在本实施例中,间隔层106由弹性绝缘材料完全填满,优选地,弹性绝缘材料可以是泡棉、硅胶或者橡胶,由于间隔层106填充的是弹性绝缘材料,因此力感应导电层104和固定金属层105之间仍然能够形成电容,在图2中,当手指按压盖板101时,由于弹性绝缘材料的弹性特性,力感应导电层104仍然能够产生形变,根据按压前后的电容变化,进而能够推算出压力值以及按压的位置坐标,从而能够实现压力触控的功能,并且当触控面板1发生跌落碰撞时,间隔层106中填充的弹性绝缘材料能够起到有效的缓冲作用,从而能够有效地防止固定金属层105的形变,进而能够防止力感应导电层104和固定金属层105之间的距离发生变化,因此能够防止触控面板1的失效。In this embodiment, the spacer layer 106 is completely filled with an elastic insulating material. Preferably, the elastic insulating material may be foam, silica gel or rubber. Since the spacer layer 106 is filled with an elastic insulating material, the force sensing conductive layer 104 and Capacitance can still be formed between the fixed metal layers 105. In FIG. 2, when the finger presses the cover plate 101, the force-sensitive conductive layer 104 can still be deformed due to the elastic property of the elastic insulating material, according to the change of capacitance before and after pressing, and further The pressure value and the position coordinates of the pressing can be derived, so that the function of the pressure touch can be realized, and when the touch panel 1 is subjected to a drop collision, the elastic insulating material filled in the spacer layer 106 can effectively buffer, thereby enabling The deformation of the fixed metal layer 105 is effectively prevented, and the distance between the force-sensitive conductive layer 104 and the fixed metal layer 105 can be prevented from being changed, so that the failure of the touch panel 1 can be prevented.

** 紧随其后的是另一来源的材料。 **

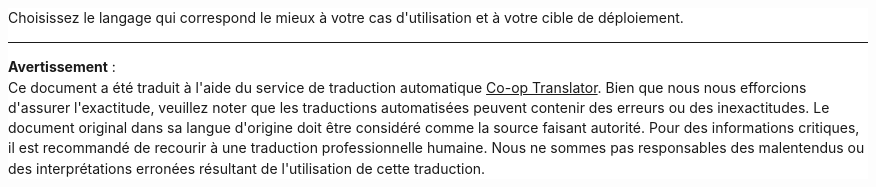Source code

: Choisissez le langage qui correspond le mieux à votre cas d'utilisation et à votre cible de déploiement.

---

**Avertissement** :  
Ce document a été traduit à l'aide du service de traduction automatique [Co-op Translator](https://github.com/Azure/co-op-translator). Bien que nous nous efforcions d'assurer l'exactitude, veuillez noter que les traductions automatisées peuvent contenir des erreurs ou des inexactitudes. Le document original dans sa langue d'origine doit être considéré comme la source faisant autorité. Pour des informations critiques, il est recommandé de recourir à une traduction professionnelle humaine. Nous ne sommes pas responsables des malentendus ou des interprétations erronées résultant de l'utilisation de cette traduction.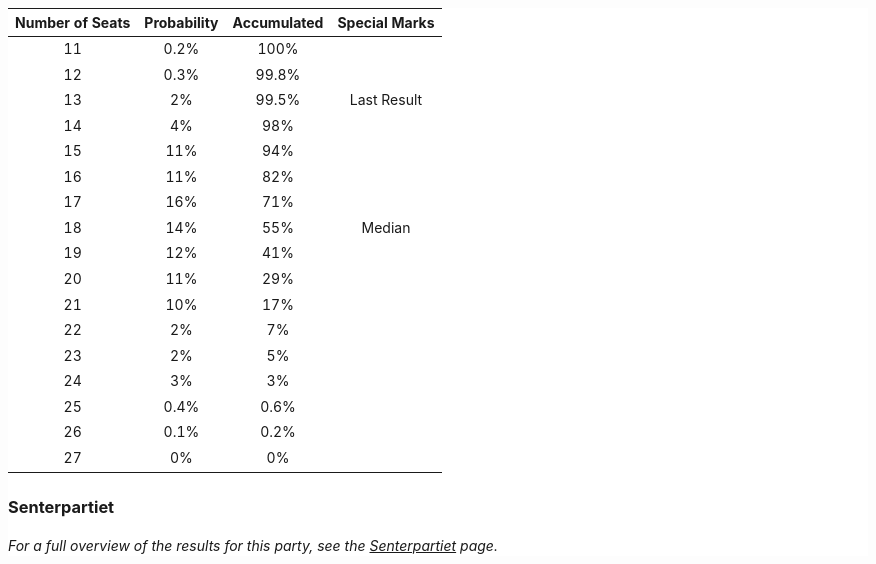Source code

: | Number of Seats | Probability | Accumulated | Special Marks |
|:---------------:|:-----------:|:-----------:|:-------------:|
| 11 | 0.2% | 100% |  |
| 12 | 0.3% | 99.8% |  |
| 13 | 2% | 99.5% | Last Result |
| 14 | 4% | 98% |  |
| 15 | 11% | 94% |  |
| 16 | 11% | 82% |  |
| 17 | 16% | 71% |  |
| 18 | 14% | 55% | Median |
| 19 | 12% | 41% |  |
| 20 | 11% | 29% |  |
| 21 | 10% | 17% |  |
| 22 | 2% | 7% |  |
| 23 | 2% | 5% |  |
| 24 | 3% | 3% |  |
| 25 | 0.4% | 0.6% |  |
| 26 | 0.1% | 0.2% |  |
| 27 | 0% | 0% |  |

### Senterpartiet

*For a full overview of the results for this party, see the [Senterpartiet](party-senterpartiet.html) page.*
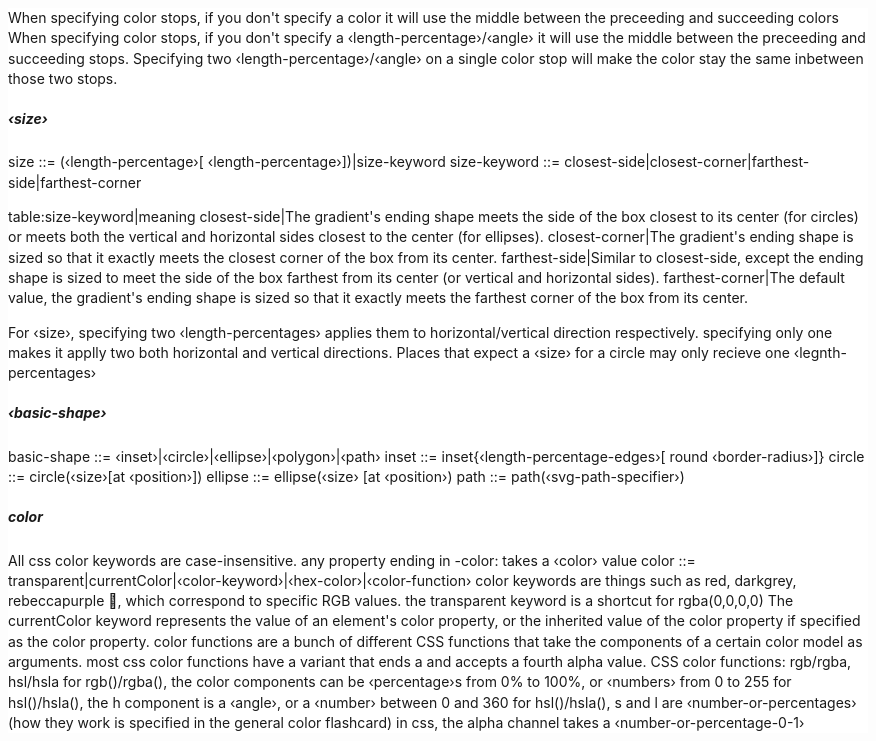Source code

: When specifying color stops, if you don't specify a color it will use the middle between the preceeding and succeeding colors
When specifying color stops, if you don't specify a ‹length-percentage›/‹angle› it will use the middle between the preceeding and succeeding stops.
Specifying two ‹length-percentage›/‹angle› on a single color stop will make the color stay the same inbetween those two stops.

##### ‹size›

size ::= (‹length-percentage›[ ‹length-percentage›])|size-keyword
size-keyword ::= closest-side|closest-corner|farthest-side|farthest-corner


table:size-keyword|meaning
closest-side|The gradient's ending shape meets the side of the box closest to its center (for circles) or meets both the vertical and horizontal sides closest to the center (for ellipses).
closest-corner|The gradient's ending shape is sized so that it exactly meets the closest corner of the box from its center.
farthest-side|Similar to closest-side, except the ending shape is sized to meet the side of the box farthest from its center (or vertical and horizontal sides).
farthest-corner|The default value, the gradient's ending shape is sized so that it exactly meets the farthest corner of the box from its center.

For ‹size›, specifying two ‹length-percentages› applies them to horizontal/vertical direction respectively. specifying only one makes it applly two both horizontal and vertical directions. Places that expect a ‹size› for a circle may only recieve one ‹legnth-percentages›

##### ‹basic-shape›

basic-shape ::= ‹inset›|‹circle›|‹ellipse›|‹polygon›|‹path›
inset ::= inset\{‹length-percentage-edges›[ round ‹border-radius›]\}
circle ::= circle\(‹size›[at ‹position›]\)
ellipse ::= ellipse\(‹size› [at ‹position›\)
path ::= path\(‹svg-path-specifier›\)

##### color

All css color keywords are case-insensitive.
any property ending in -color: takes a ‹color› value
color  ::= transparent|currentColor|‹color-keyword›|‹hex-color›|‹color-function›
color keywords are things such as red, darkgrey, rebeccapurple 💜, which correspond to specific RGB values.
the transparent keyword is a shortcut for rgba(0,0,0,0)
The currentColor keyword represents the value of an element's color property, or the inherited value of the color property if specified as the color property. 
color functions are a bunch of different CSS functions that take the components of a certain color model as arguments.
most css color functions have a variant that ends a and accepts a fourth alpha value.
CSS color functions: rgb/rgba, hsl/hsla
for rgb()/rgba(), the color components can be ‹percentage›s from 0% to 100%, or ‹numbers› from 0 to 255
for hsl()/hsla(), the h component is a ‹angle›, or a ‹number› between 0 and 360
for hsl()/hsla(), s and l are ‹number-or-percentages› (how they work is specified in the general color flashcard)
in css, the alpha channel takes a ‹number-or-percentage-0-1›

进一步地,力感应导电层104包括基底(未示出)和导电图案(未示出),基底为FPC(Flexible Printed Circuit,柔性电路板)板或者PET(Polyethylene-terephthalate,聚对苯二甲酸乙二醇酯)板,而导电图案由金属铜或者银制成,
导电图案通过喷溅、印刷、黄光的方式形成,优选地,力感应导电层104的厚度为30nm至100nm。因此,力感应导电层104的厚度较小,对触控面板1的厚度影响较小。Further, the force-sensitive conductive layer 104 includes a substrate (not shown) and a conductive pattern (not shown), and the substrate is an FPC (Flexible Printed Circuit) board or a PET (Polyethylene-terephthalate, polyethylene terephthalate). a glycol ester) plate, and the conductive pattern is made of metallic copper or silver.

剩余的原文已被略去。